Sheffield Trade Union Council marks the 30th anniversary of the implementation of the Tories 1985 Transport Act on “D-Day” 26th October 1986 not with celebration but with anger – and a renewed call to bring our bus and tram services back under Local Government municipal ownership where they belong.
This 30 year-long experiment with neo-liberal ideology has all but destroyed our once publicly owned integrated network of bus and tram services. Today we are left with a network less than half the size with sky-high fares, lower frequencies and with most evening, Sunday and non-core services stripped out. Passenger numbers have plummeted and consequently traffic congestion has increased. Notwithstanding this, the private bus companies receive up to 40% of their income from the taxpayer yet are subject to no accountability or control. All the infrastructure including bus stops, bus stations, bus information services; bus lanes and bus priority measures; and the tram permanent way and electricity power supply are all provided by the public purse. This a bad deal for the public and stands as further proof of the failures of privatisation and deregulation to deliver the promises made by the Tory Government in the 1985 Transport Act.
Unregulated competition led to chaotic and destructive competition on our city streets as too many companies sought to undercut each other in battles for control of potentially lucrative core bus corridors. From 1986 to 1996 profitability was squeezed and bus workers wages and conditions declined in real terms more than any other category of worker in the UK. This included attacks on pensions, sick pay, holiday pay entitlements and longer spells of work with fewer breaks.
Sheffield TUC recalls the success of the SYPTE municipally owned services which operated across South Yorkshire until D-Day 30 years ago. We had a stable network of interconnecting high frequency services and extremely low fares stimulating year on year growth of passengers using the network from 1981 to 1986. On some core routes, buses ran as frequently as every 2 minutes in the peak encouraging more and more people to leave their car at home for journeys to and from work. The network included less well-used routes in order to provide a comprehensive service penetrating nearly every community including regular inner and outer circle routes. An all-night service catered for late night revellers and shift workers alike. Elderly people lived longer and healthier lives because their mobility was properly catered for. New greener housing estates on the edge of the city centre could be served by frequent buses on very low fares giving people access to jobs and shopping all over the city.
Municipal ownership of our local public transport is not just a pipe-dream or a throwback to yesteryear. In France more than a dozen municipalities have reversed the privatisation of their public transport networks just in the last 5 years as it became clear that this would be a cheaper option for the local taxpayer and make the network more accountable. Here in the UK the few remaining municipal bus companies that have survived e.g. Lothian Regional Transport in Edinburgh provide a model of how bus services should be run i.e. lower fares, more modern fleet, reliable services and profits either ploughed back into the network or back to the Local Authorities.
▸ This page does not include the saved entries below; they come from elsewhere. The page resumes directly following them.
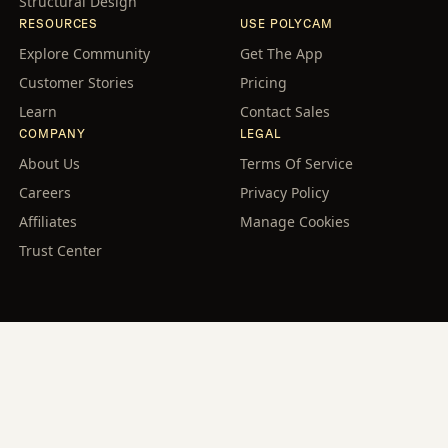
Structural Design
RESOURCES
USE POLYCAM
Explore Community
Get The App
Customer Stories
Pricing
Learn
Contact Sales
COMPANY
LEGAL
About Us
Terms Of Service
Careers
Privacy Policy
Affiliates
Manage Cookies
Trust Center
This Sheffield TUC calls for
- Scrapping the Tories’ highly flawed 2016 Bus Services Bill which will give devolved Local Government some control back over their local bus networks but strips out protection for bus workers provided in Labour’s 2008 Local Transport Act and in an act of ideological dogma bans Local Governments bringing buses back into municipal ownership.
- Calls on our MPs to back Sheffield TUC’s call to bring our buses and trams back into municipal ownership
- Support UNITE, We Own It and Transport for a Better Life in their campaign to achieve a World Class Bus System for Britain with a return to municipal ownership.